Analysis Tools for Natural Language Processing
Natural Language Processing (or NLP), is a broad field in data science that incorporates text generation, parsing, and analysis. We will be largely focused in compressing text into numbers. Put simply, numbers are easier to work with than text. Often, our goal is to somehow strip out some of the complexity inherent to text data in order to reveal broad trends.
Sentiment analysis
Sentiment analysis is a process of attributing a blob of text to a value between -1 and 1, where -1 is the most negative statement, and 1 is the most positive statement. For example, “I had a great day today.” would be fed into the sentiment analysis function and would probably return something like 0.8, and “I’m not feeling well.” may return -0.4.
Below, we use the python library nltk
(Natural Language ToolKit). This is a free, classic library that is often used for basic analysis.
import pandas as pd
from nltk.sentiment import SentimentIntensityAnalyzer
import nltk
# Download the VADER sentiment analysis model
nltk.download('vader_lexicon')
sia = SentimentIntensityAnalyzer()
def get_sentiment(text):
return sia.polarity_scores(text)['compound']
df['sentiment'] = df['text'].apply(get_sentiment)
Another library you can use is spaCy
. I suggest that you read the documentation for both tools to see what seems easier to you and what helps you better answer your research question.
🤖 Question: Sentiment analysis algorithms are machine learning models like any other. What potential pitfalls must you consider when using this library?
Word frequency
“Just count the words” sounds simple, but any student of a foreign language knows that it can’t be that simple. our language. Computers have a tough time parsing our language, so we have a whole bunch of systems to help us calculate word frequency. We won’t go too indepth, but here are some concepts you should be familiar with.
- tokenization: The process of taking a blob of text, and splitting it up, (often into words).
- stemming: The process of taking words and chopping off the ending, hoping to collapse words down to their simpler parts (“boy’s” -> “boy”)

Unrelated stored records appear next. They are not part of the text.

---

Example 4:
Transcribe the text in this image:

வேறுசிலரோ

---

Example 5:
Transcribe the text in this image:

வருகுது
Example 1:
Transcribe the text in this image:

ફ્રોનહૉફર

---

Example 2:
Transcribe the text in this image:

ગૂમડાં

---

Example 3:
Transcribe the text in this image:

- lemmatization: The process of conjugating words to the root, “swim”, “swam”, and “swum” would all be collapsed down to “swim”. This is usually the better path, but harder to implement.

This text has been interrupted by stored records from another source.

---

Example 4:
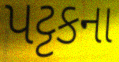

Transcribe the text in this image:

પટ્ટકના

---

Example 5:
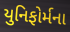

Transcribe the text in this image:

યુનિફોર્મના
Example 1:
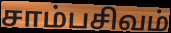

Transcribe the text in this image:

சாம்பசிவம்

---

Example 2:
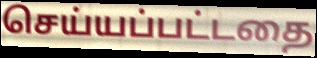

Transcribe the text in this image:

செய்யப்பட்டதை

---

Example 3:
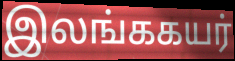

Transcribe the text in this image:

இலங்ககயர்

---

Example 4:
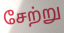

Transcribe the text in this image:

சேற்று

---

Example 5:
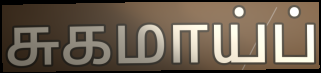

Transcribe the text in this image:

சுகமாய்ப்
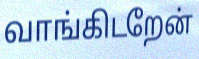
வாங்கிடறேன்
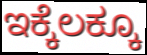
ಇಕ್ಕೆಲಕ್ಕೂ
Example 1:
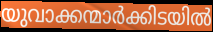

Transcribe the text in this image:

യുവാക്കന്മാർക്കിടയിൽ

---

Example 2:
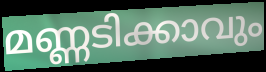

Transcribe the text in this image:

മണ്ണടിക്കാവും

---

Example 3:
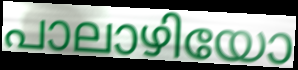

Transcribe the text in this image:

പാലാഴിയോ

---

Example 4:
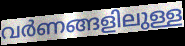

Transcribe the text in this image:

വർണങ്ങളിലുള്ള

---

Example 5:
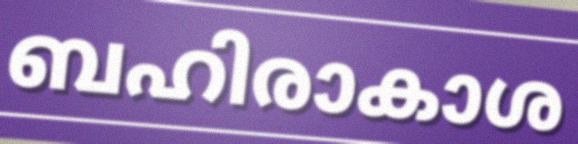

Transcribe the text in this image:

ബഹിരാകാശ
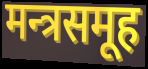
मन्त्रसमूह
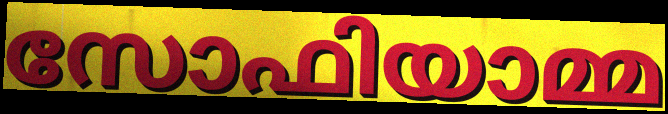
സോഫിയാമ്മ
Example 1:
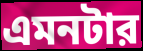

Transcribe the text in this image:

এমনটার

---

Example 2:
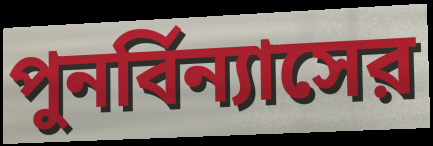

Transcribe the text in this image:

পুনর্বিন্যাসের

- stopwords: Common words that don’t add a lot of value to analysis, e.g. “a”, “the”, “and”. When performing word frequency analysis, you often want to strip these out.

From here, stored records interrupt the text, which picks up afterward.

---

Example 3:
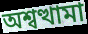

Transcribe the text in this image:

অশ্বত্থামা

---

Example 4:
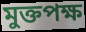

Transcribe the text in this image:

মুক্তপক্ষ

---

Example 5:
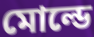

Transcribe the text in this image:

মোল্ডে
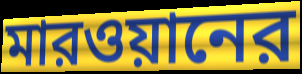
মারওয়ানের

- TF-IDF: Term-frequency inverse document frequency. It’s a normalized way of talking about term frequency, allowing researchers to look for actually distinct words while stripping out common words. If comparing chapters within Life of Pi, “tiger” is probably equally likely to be found in all chapters, whereas the word “ship” occurs more often at the beginning and end.
Voyant is a go-to tool for performing a lot of this analysis. (Researchers were often performing the same tasks over and over again, so they just made a tool to analyze and visualize everything for them.)
Just paste your text into the website, and it will create a nice dashboard with different word frequency charts and a word cloud. Too much text, however, will cause it to error.
These online tools are great, but once you need something just slightly outside the scope of what they offer, there’s nothing you can do. The great thing about programming is that you’re not necessarily limited by what tools exist, but by whether the tool can be built!